[ACTION ITEM] Give the number of lines in the material below that contain the word "canEatChocolate". No other content is needed.

[PROVIDED RECORDS]

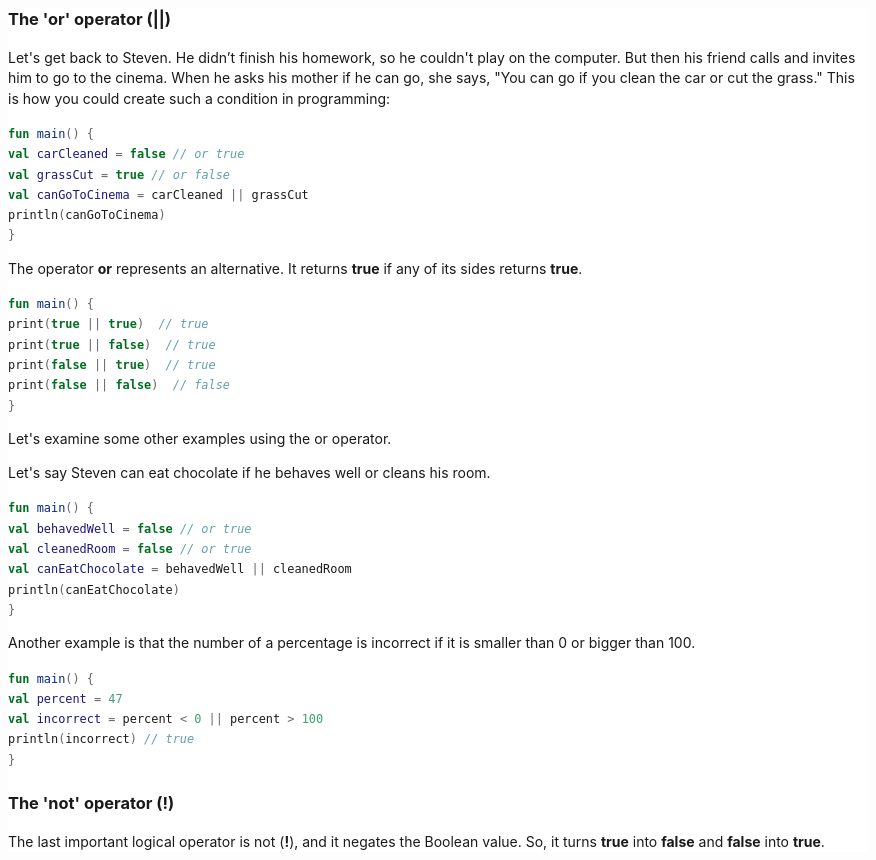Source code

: ### The 'or' operator (**||**)

Let's get back to Steven. He didn’t finish his homework, so he couldn't play on the computer. But then his friend calls and invites him to go to the cinema. When he asks his mother if he can go, she says, "You can go if you clean the car or cut the grass." This is how you could create such a condition in programming:

```kotlin
fun main() {
val carCleaned = false // or true
val grassCut = true // or false
val canGoToCinema = carCleaned || grassCut
println(canGoToCinema)
}
```

The operator **or** represents an alternative. It returns **true** if any of its sides returns **true**.

```kotlin
fun main() {
print(true || true)  // true
print(true || false)  // true
print(false || true)  // true
print(false || false)  // false
}
```

Let's examine some other examples using the or operator.

Let's say Steven can eat chocolate if he behaves well or cleans his room.

```kotlin
fun main() {
val behavedWell = false // or true
val cleanedRoom = false // or true
val canEatChocolate = behavedWell || cleanedRoom
println(canEatChocolate)
}
```

Another example is that the number of a percentage is incorrect if it is smaller than 0 or bigger than 100.

```kotlin
fun main() {
val percent = 47
val incorrect = percent < 0 || percent > 100
println(incorrect) // true
}
```

### The 'not' operator (**!**)

The last important logical operator is not (**!**), and it negates the Boolean value. So, it turns **true** into **false** and **false** into **true**.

[RESULT FOR THIS EXERCISE] 2